Write a script to convert lower case to upper and upper case to lower in the given string.
Example 1
Input: $str = "pERl"
Output: "PerL"
Example 2
Input: $str = "rakU"
Output: "RAKu"
Example 3
Input: $str = "PyThOn"
Output: "pYtHoN"
This time I'm going to start with Perl as we can solve this challenge with one regularexpression.
$_ = shift; s/(.)/uc $1 eq $1 ? lc $1: uc $1/ge; say
We get the input from the command-line. The first command-line argument is removed with shift()
and placed into $_. The s/// operator works on $_. In the first part, a character in $_ is matched
and captured. The /g or global flag to s/// makes the capture occur for every character. Strictly speaking,
I only needed to match letters but changing the case of non-letter characters is harmless and making the regular'
expression stricter would only have made it longer for no good reason so I stuck with .. The /e flag allows
us to execute code in the second half of s///. There we use the ternary operator, ?: to test if a captured
character is upper-case by testing it for equality with a known upper-case version of it created with uc().

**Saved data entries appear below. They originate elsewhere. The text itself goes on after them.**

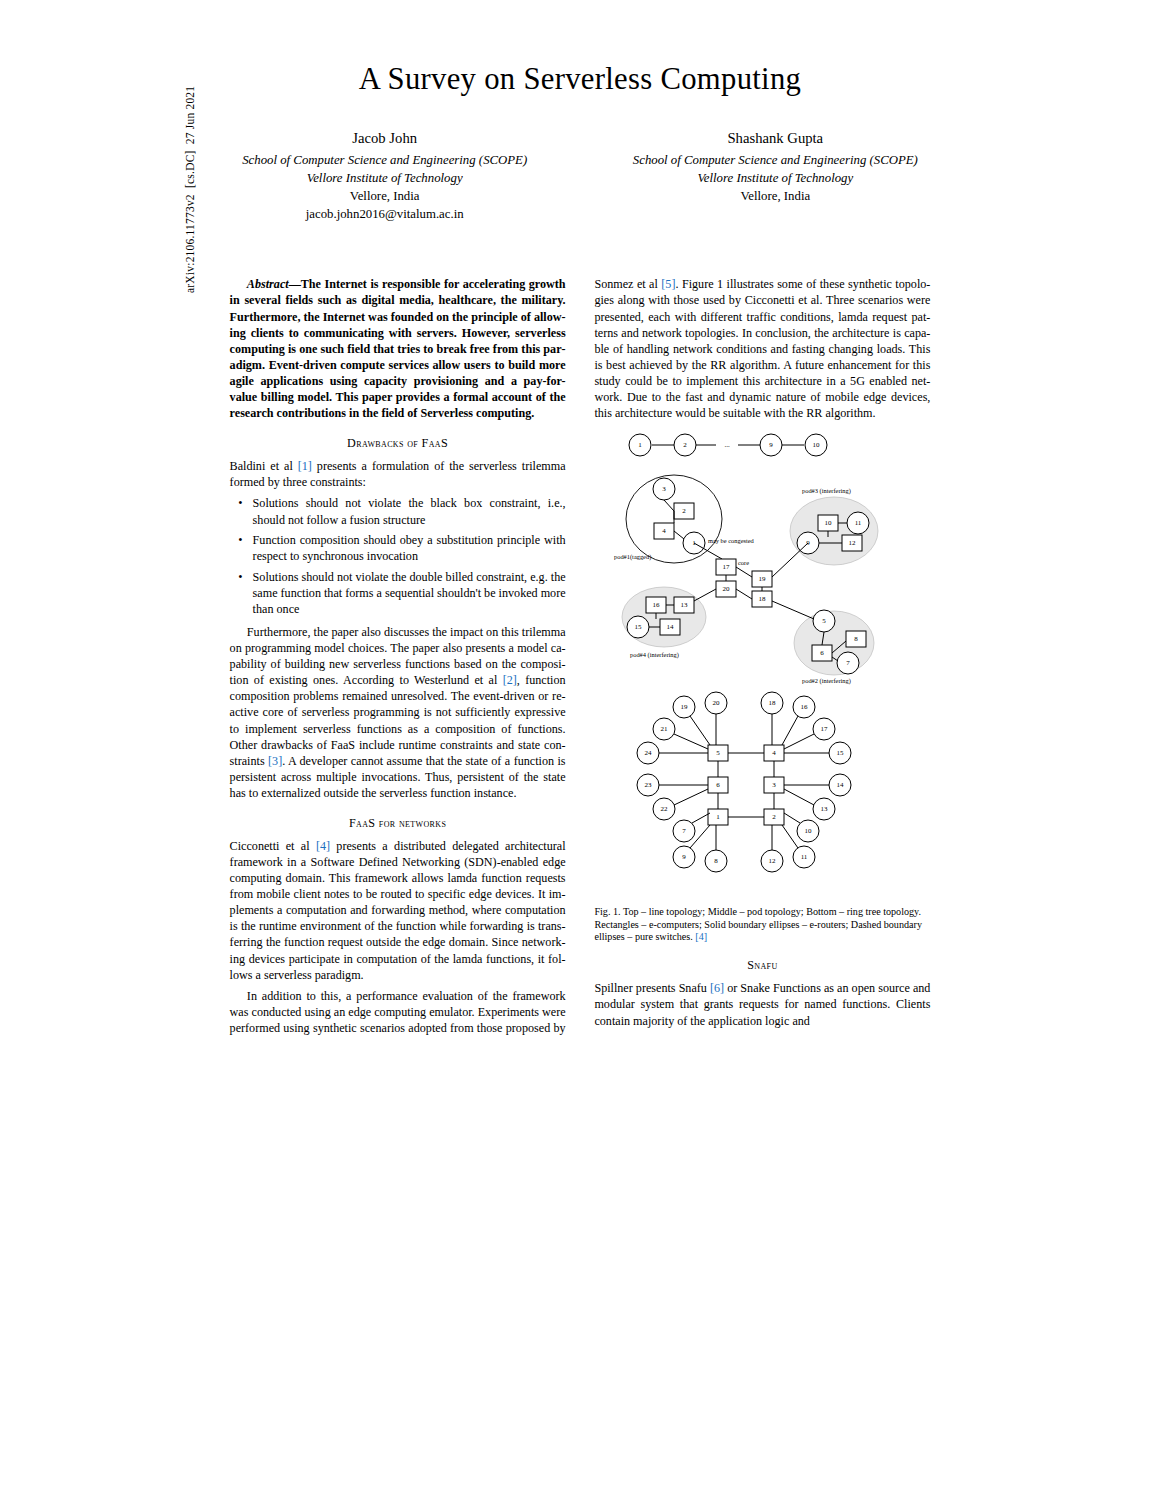arXiv:2106.11773v2 [cs.DC] 27 Jun 2021
A Survey on Serverless Computing
Jacob John
School of Computer Science and Engineering (SCOPE)
Vellore Institute of Technology
Vellore, India
jacob.john2016@vitalum.ac.in
Shashank Gupta
School of Computer Science and Engineering (SCOPE)
Vellore Institute of Technology
Vellore, India
Abstract—The Internet is responsible for accelerating growth in several fields such as digital media, healthcare, the military. Furthermore, the Internet was founded on the principle of allowing clients to communicating with servers. However, serverless computing is one such field that tries to break free from this paradigm. Event-driven compute services allow users to build more agile applications using capacity provisioning and a pay-for-value billing model. This paper provides a formal account of the research contributions in the field of Serverless computing.
Drawbacks of FaaS
Baldini et al [1] presents a formulation of the serverless trilemma formed by three constraints:
Solutions should not violate the black box constraint, i.e., should not follow a fusion structure
Function composition should obey a substitution principle with respect to synchronous invocation
Solutions should not violate the double billed constraint, e.g. the same function that forms a sequential shouldn't be invoked more than once
Furthermore, the paper also discusses the impact on this trilemma on programming model choices. The paper also presents a model capability of building new serverless functions based on the composition of existing ones. According to Westerlund et al [2], function composition problems remained unresolved. The event-driven or reactive core of serverless programming is not sufficiently expressive to implement serverless functions as a composition of functions. Other drawbacks of FaaS include runtime constraints and state constraints [3]. A developer cannot assume that the state of a function is persistent across multiple invocations. Thus, persistent of the state has to externalized outside the serverless function instance.
FaaS for networks
Cicconetti et al [4] presents a distributed delegated architectural framework in a Software Defined Networking (SDN)-enabled edge computing domain. This framework allows lamda function requests from mobile client notes to be routed to specific edge devices. It implements a computation and forwarding method, where computation is the runtime environment of the function while forwarding is transferring the function request outside the edge domain. Since networking devices participate in computation of the lamda functions, it follows a serverless paradigm.
In addition to this, a performance evaluation of the framework was conducted using an edge computing emulator. Experiments were performed using synthetic scenarios adopted from those proposed by Sonmez et al [5]. Figure 1 illustrates some of these synthetic topologies along with those used by Cicconetti et al. Three scenarios were presented, each with different traffic conditions, lamda request patterns and network topologies. In conclusion, the architecture is capable of handling network conditions and fasting changing loads. This is best achieved by the RR algorithm. A future enhancement for this study could be to implement this architecture in a 5G enabled network. Due to the fast and dynamic nature of mobile edge devices, this architecture would be suitable with the RR algorithm.
1 2 ... 9 10 pod#1(tagged) pod#3 (interfering) pod#2 (interfering) pod#4 (interfering) 3 2 4 1 may be congested 17 core 20 19 18 10 11 9 12 5 8 6 7 16 13 15 14 5 4 6 3 1 2 19 20 18 16 21 17 24 15 23 14 22 13 7 10 9 8 12 11
Fig. 1. Top – line topology; Middle – pod topology; Bottom – ring tree topology. Rectangles – e-computers; Solid boundary ellipses – e-routers; Dashed boundary ellipses – pure switches. [4]
Snafu
Spillner presents Snafu [6] or Snake Functions as an open source and modular system that grants requests for named functions. Clients contain majority of the application logic and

If it is uppercase, the character is converted to lower-case with lc(). If it is not, i.e if it is lower-case,
it is converted to upper-case. The results of the substitution are output with say which also operates on $_.
The Raku version is just a little bit longer. It uses .subst(), the method version of s/// to join all steps
into one statement.
@*ARGS.shift.subst(/(.)/, { $0.uc eq $0 ?? $0.lc !! $0.uc }, :g).say
Challenge 2:
Group Digit Sum
You are given a string, $str, made up of digits, and an integer, $int, which is less than the length of the given string.

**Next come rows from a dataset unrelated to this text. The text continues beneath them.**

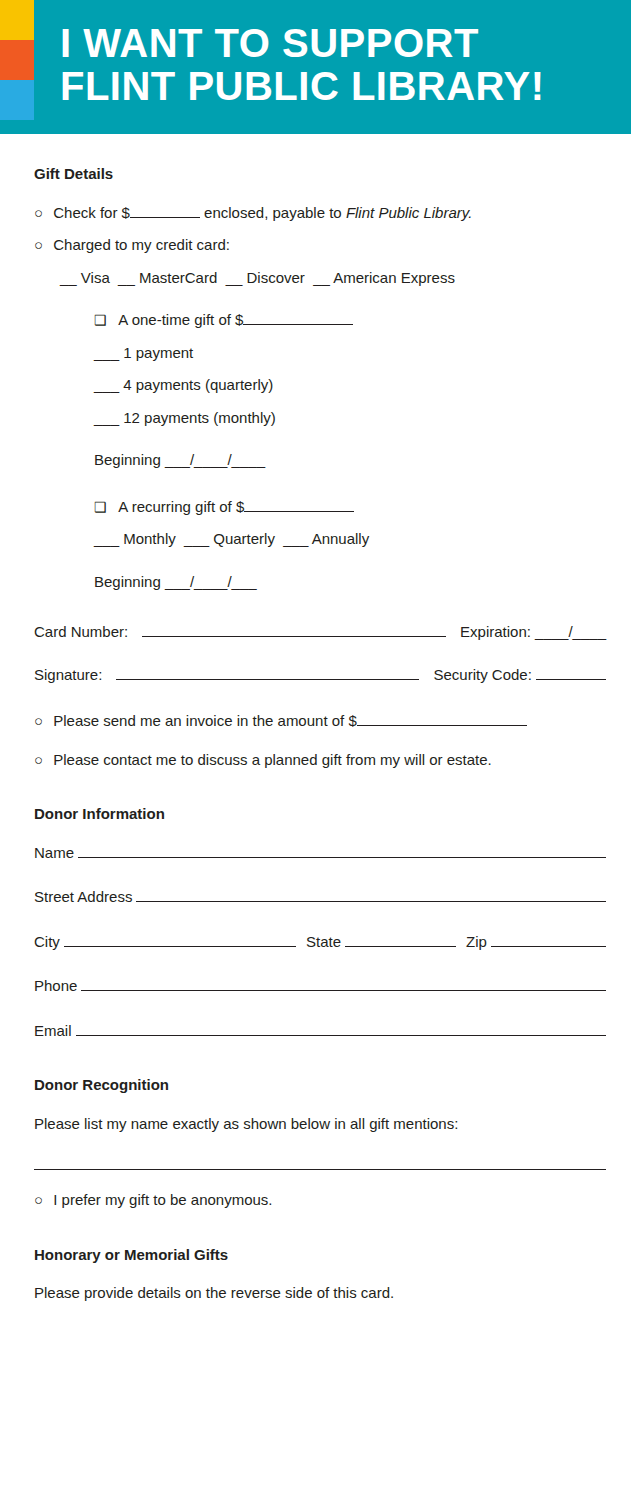I want to support
Flint Public Library!
Gift Details
○ Check for $ enclosed, payable to Flint Public Library.
○ Charged to my credit card:
__ Visa __ MasterCard __ Discover __ American Express
❑ A one-time gift of $
___ 1 payment
___ 4 payments (quarterly)
___ 12 payments (monthly)
Beginning ___/____/____
❑ A recurring gift of $
___ Monthly ___ Quarterly ___ Annually
Beginning ___/____/___
Card Number: Expiration: ____/____
Signature: Security Code:
○ Please send me an invoice in the amount of $
○ Please contact me to discuss a planned gift from my will or estate.
Donor Information
Name
Street Address
City State Zip
Phone
Email
Donor Recognition
Please list my name exactly as shown below in all gift mentions:
○ I prefer my gift to be anonymous.
Honorary or Memorial Gifts
Please provide details on the reverse side of this card.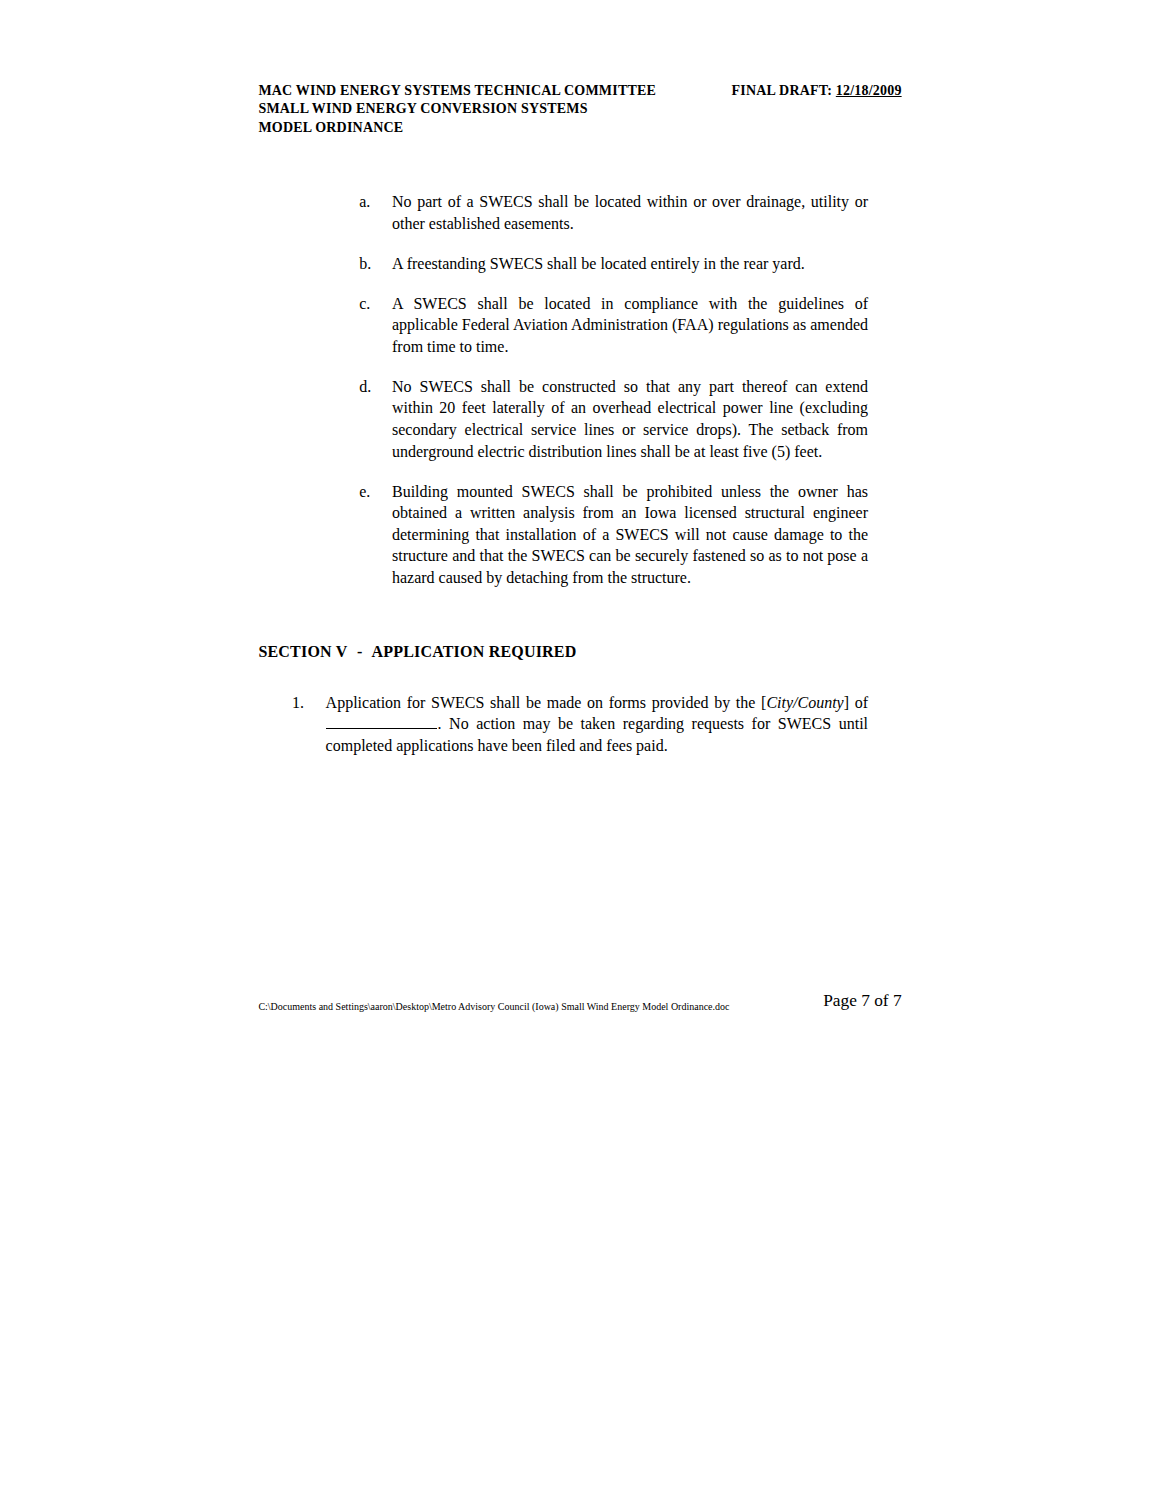MAC Wind Energy Systems Technical Committee
Final Draft: 12/18/2009
Small Wind Energy Conversion Systems
Model Ordinance
a. No part of a SWECS shall be located within or over drainage, utility or other established easements.
b. A freestanding SWECS shall be located entirely in the rear yard.
c. A SWECS shall be located in compliance with the guidelines of applicable Federal Aviation Administration (FAA) regulations as amended from time to time.
d. No SWECS shall be constructed so that any part thereof can extend within 20 feet laterally of an overhead electrical power line (excluding secondary electrical service lines or service drops). The setback from underground electric distribution lines shall be at least five (5) feet.
e. Building mounted SWECS shall be prohibited unless the owner has obtained a written analysis from an Iowa licensed structural engineer determining that installation of a SWECS will not cause damage to the structure and that the SWECS can be securely fastened so as to not pose a hazard caused by detaching from the structure.
SECTION V - APPLICATION REQUIRED
1. Application for SWECS shall be made on forms provided by the [City/County] of . No action may be taken regarding requests for SWECS until completed applications have been filed and fees paid.
C:\Documents and Settings\aaron\Desktop\Metro Advisory Council (Iowa) Small Wind Energy Model Ordinance.doc
Page 7 of 7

Write a script to divide the given string into consecutive groups of size $int (plus one for leftovers if any). Then sum the digits of each group, and concatenate all group sums to create a new string. If the length of the new string is less than or equal to the given integer then return the new string, otherwise continue the process.
Example 1
Input: $str = "111122333", $int = 3
Output: "359"
Step 1: "111", "122", "333" => "359"
Example 2
Input: $str = "1222312", $int = 2
Output: "76"
Step 1: "12", "22", "31", "2" => "3442"
Step 2: "34", "42" => "76"
Example 3
Input: $str = "100012121001", $int = 4
Output: "162"
Step 1: "1000", "1212", "1001" => "162"
The first step in my Raku solution is assigning $str to a new variable. This
is going to be repeatedly modified which we can't do to $str because, as a function
argument, it is immutable.
my $sum = $str;
Now while the lenth of $sum is greater than $int...
while $sum.chars > $int {
...we split $sum into groups of $Int characters with .comb(). For some reason $int kept being interpreted as
a String so I had to specifically cast it to an Int with .Int(). Using .map() each of these groups are in turn split into individual digits and added together with .comb() and .sum() All those summed groups are
then concatenated together with .join(). The result is then assigned back to $sum.

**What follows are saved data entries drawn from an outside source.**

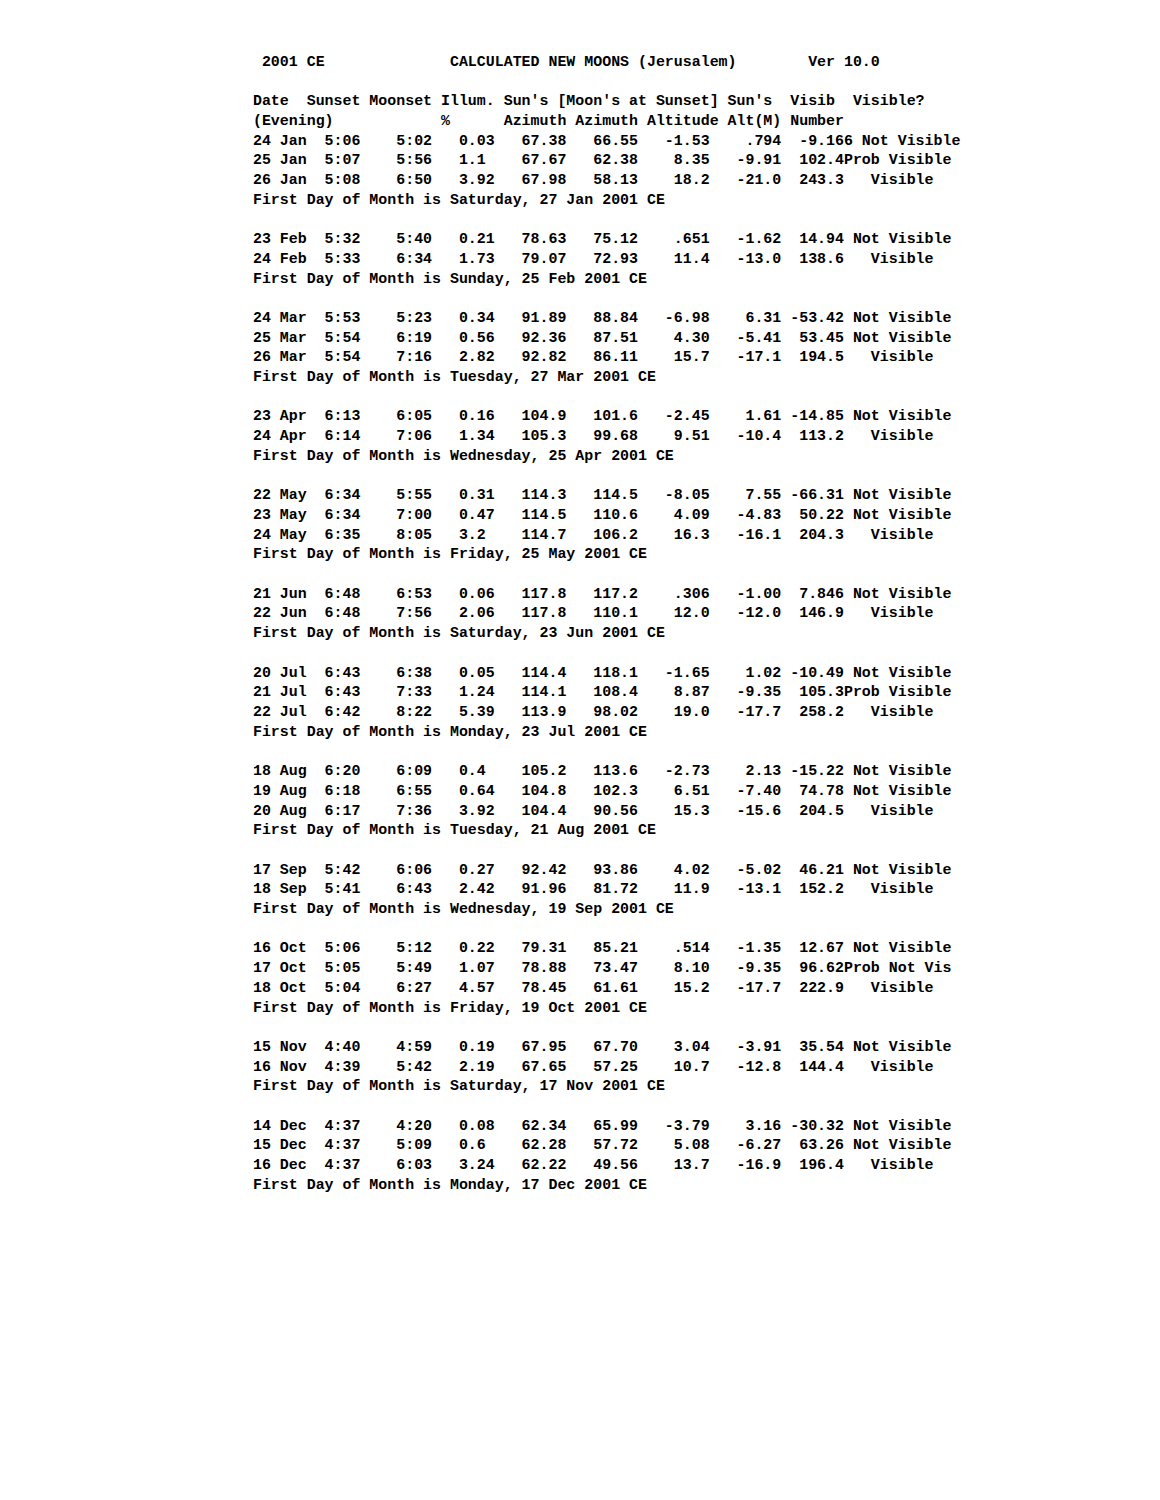2001 CE              CALCULATED NEW MOONS (Jerusalem)        Ver 10.0

 Date  Sunset Moonset Illum. Sun's [Moon's at Sunset] Sun's  Visib  Visible?
 (Evening)            %      Azimuth Azimuth Altitude Alt(M) Number
 24 Jan  5:06    5:02   0.03   67.38   66.55   -1.53    .794  -9.166 Not Visible
 25 Jan  5:07    5:56   1.1    67.67   62.38    8.35   -9.91  102.4Prob Visible
 26 Jan  5:08    6:50   3.92   67.98   58.13    18.2   -21.0  243.3   Visible
 First Day of Month is Saturday, 27 Jan 2001 CE

 23 Feb  5:32    5:40   0.21   78.63   75.12    .651   -1.62  14.94 Not Visible
 24 Feb  5:33    6:34   1.73   79.07   72.93    11.4   -13.0  138.6   Visible
 First Day of Month is Sunday, 25 Feb 2001 CE

 24 Mar  5:53    5:23   0.34   91.89   88.84   -6.98    6.31 -53.42 Not Visible
 25 Mar  5:54    6:19   0.56   92.36   87.51    4.30   -5.41  53.45 Not Visible
 26 Mar  5:54    7:16   2.82   92.82   86.11    15.7   -17.1  194.5   Visible
 First Day of Month is Tuesday, 27 Mar 2001 CE

 23 Apr  6:13    6:05   0.16   104.9   101.6   -2.45    1.61 -14.85 Not Visible
 24 Apr  6:14    7:06   1.34   105.3   99.68    9.51   -10.4  113.2   Visible
 First Day of Month is Wednesday, 25 Apr 2001 CE

 22 May  6:34    5:55   0.31   114.3   114.5   -8.05    7.55 -66.31 Not Visible
 23 May  6:34    7:00   0.47   114.5   110.6    4.09   -4.83  50.22 Not Visible
 24 May  6:35    8:05   3.2    114.7   106.2    16.3   -16.1  204.3   Visible
 First Day of Month is Friday, 25 May 2001 CE

 21 Jun  6:48    6:53   0.06   117.8   117.2    .306   -1.00  7.846 Not Visible
 22 Jun  6:48    7:56   2.06   117.8   110.1    12.0   -12.0  146.9   Visible
 First Day of Month is Saturday, 23 Jun 2001 CE

 20 Jul  6:43    6:38   0.05   114.4   118.1   -1.65    1.02 -10.49 Not Visible
 21 Jul  6:43    7:33   1.24   114.1   108.4    8.87   -9.35  105.3Prob Visible
 22 Jul  6:42    8:22   5.39   113.9   98.02    19.0   -17.7  258.2   Visible
 First Day of Month is Monday, 23 Jul 2001 CE

 18 Aug  6:20    6:09   0.4    105.2   113.6   -2.73    2.13 -15.22 Not Visible
 19 Aug  6:18    6:55   0.64   104.8   102.3    6.51   -7.40  74.78 Not Visible
 20 Aug  6:17    7:36   3.92   104.4   90.56    15.3   -15.6  204.5   Visible
 First Day of Month is Tuesday, 21 Aug 2001 CE

 17 Sep  5:42    6:06   0.27   92.42   93.86    4.02   -5.02  46.21 Not Visible
 18 Sep  5:41    6:43   2.42   91.96   81.72    11.9   -13.1  152.2   Visible
 First Day of Month is Wednesday, 19 Sep 2001 CE

 16 Oct  5:06    5:12   0.22   79.31   85.21    .514   -1.35  12.67 Not Visible
 17 Oct  5:05    5:49   1.07   78.88   73.47    8.10   -9.35  96.62Prob Not Vis
 18 Oct  5:04    6:27   4.57   78.45   61.61    15.2   -17.7  222.9   Visible
 First Day of Month is Friday, 19 Oct 2001 CE

 15 Nov  4:40    4:59   0.19   67.95   67.70    3.04   -3.91  35.54 Not Visible
 16 Nov  4:39    5:42   2.19   67.65   57.25    10.7   -12.8  144.4   Visible
 First Day of Month is Saturday, 17 Nov 2001 CE

 14 Dec  4:37    4:20   0.08   62.34   65.99   -3.79    3.16 -30.32 Not Visible
 15 Dec  4:37    5:09   0.6    62.28   57.72    5.08   -6.27  63.26 Not Visible
 16 Dec  4:37    6:03   3.24   62.22   49.56    13.7   -16.9  196.4   Visible
 First Day of Month is Monday, 17 Dec 2001 CE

$sum = $sum.comb($int.Int).map({ $_.comb.sum }).join;
}
When $sum has shrunk to the required length, we print it out with say().
say $sum;
This is the Perl version.
my $sum = $str;
while (length $sum > $int) {
We have to provide our own sum() function and workaround the lack of .comb($int) by using a regular expression.
$sum = join q{}, map { sum( split // ) } ($sum =~ /(\d{1, $int})/g);
}
say $sum;